Encode vs. JSON

David E. Wheeler

unread,

Jul 16, 2014, 6:03:14 PM7/16/14

to Perl5 Porters

Porters,

I have a script:

use v5.10;
use warnings;
use JSON;
use Encode qw(encode_utf8 decode_utf8);

my $json = qq{{"FFONTS":"HOLIDAYBOLDI\xEF\xBF\xBFALIC"}};
my $parser = JSON->new->utf8;

my $data = $parser->decode($json);
say encode_utf8 $data->{FFONTS};

On Perl 5.12 and earlier, this dies:

malformed UTF-8 character in JSON string, at character offset 23 (before "\x{ffff}ALIC"}")

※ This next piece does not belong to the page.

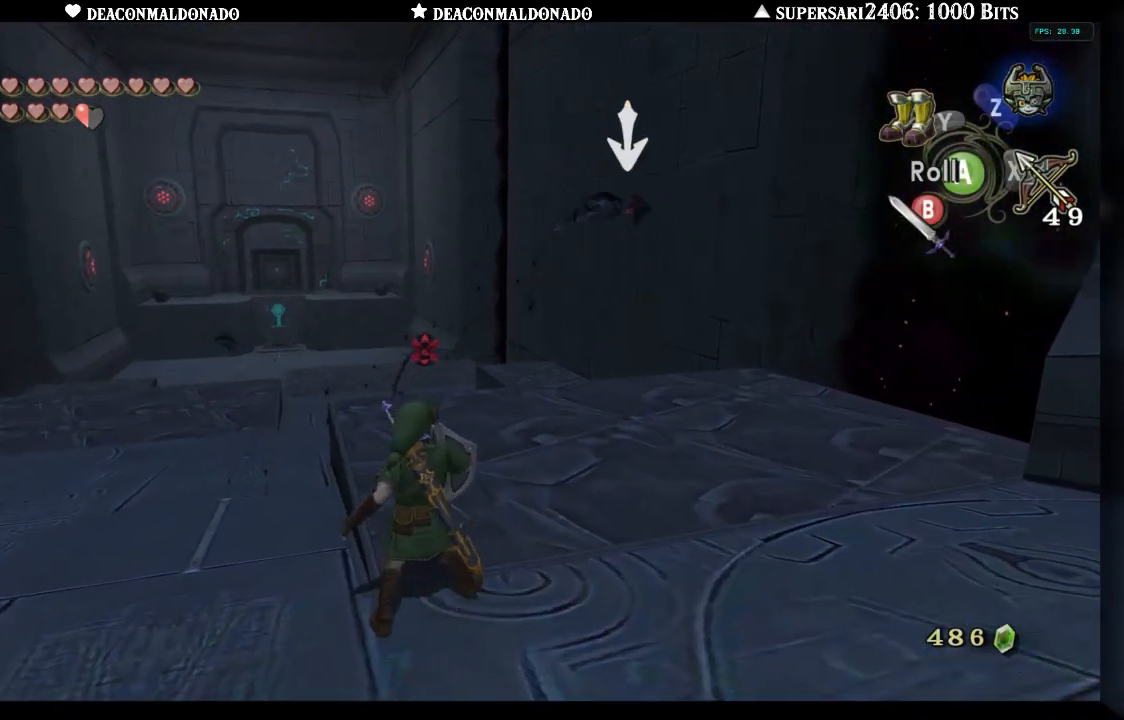
{"dt_ms": 500, "buttons": [], "left_stick": "up", "right_stick": "center", "events": [[283, "left_stick", "up"]]}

It does not die on 5.14, which I assume is due to the addition of Unicode 6 support. But oddly, while JSON complains on 5.12 and earlier, Encode does not:

use v5.10;
use warnings;
use JSON;
use Encode qw(encode_utf8 decode_utf8);

my $json = qq{{"FFONTS":"HOLIDAYBOLDI\xEF\xBF\xBFALIC"}};
$json = decode_utf8 $json, Encode::FB_CROAK;

my $parser = JSON->new;

my $data = $parser->decode($json);
say encode_utf8 $data->{FFONTS};

This dies with the same error from JSON.pm, but note that the call to decode_utf8() worked. I’m left wondering why JSON and Encode seem to disagree on the validity of those bytes as UTF-8 in Perl 5.12. Ideas?

Thanks,

David

signature.asc

Aristotle Pagaltzis

unread,

Jul 17, 2014, 11:00:55 PM7/17/14

to David E. Wheeler, Perl5 Porters

Hi David,

* David E. Wheeler <da...@justatheory.com> [2014-07-17 00:05]:

> I have a script:
>
> use v5.10;
> use warnings;
> use JSON;
> use Encode qw(encode_utf8 decode_utf8);
>
> my $json = qq{{"FFONTS":"HOLIDAYBOLDI\xEF\xBF\xBFALIC"}};
> my $parser = JSON->new->utf8;
>
> my $data = $parser->decode($json);
> say encode_utf8 $data->{FFONTS};
>
> On Perl 5.12 and earlier, this dies:
>
> malformed UTF-8 character in JSON string, at character offset 23 (before "\x{ffff}ALIC"}")
>
> It does not die on 5.14, which I assume is due to the addition of
> Unicode 6 support.

why do you assume that? As far as I can tell, Unicode 6 has no changes
of any kind WRT U+FFFF.

> But oddly, while JSON complains on 5.12 and earlier, Encode does not:
>
> use v5.10;
> use warnings;
> use JSON;
> use Encode qw(encode_utf8 decode_utf8);
>
> my $json = qq{{"FFONTS":"HOLIDAYBOLDI\xEF\xBF\xBFALIC"}};
> $json = decode_utf8 $json, Encode::FB_CROAK;
>
> my $parser = JSON->new;
>
> my $data = $parser->decode($json);
> say encode_utf8 $data->{FFONTS};
>
> This dies with the same error from JSON.pm, but note that the call to
> decode_utf8() worked. I’m left wondering why JSON and Encode seem to
> disagree on the validity of those bytes as UTF-8 in Perl 5.12. Ideas?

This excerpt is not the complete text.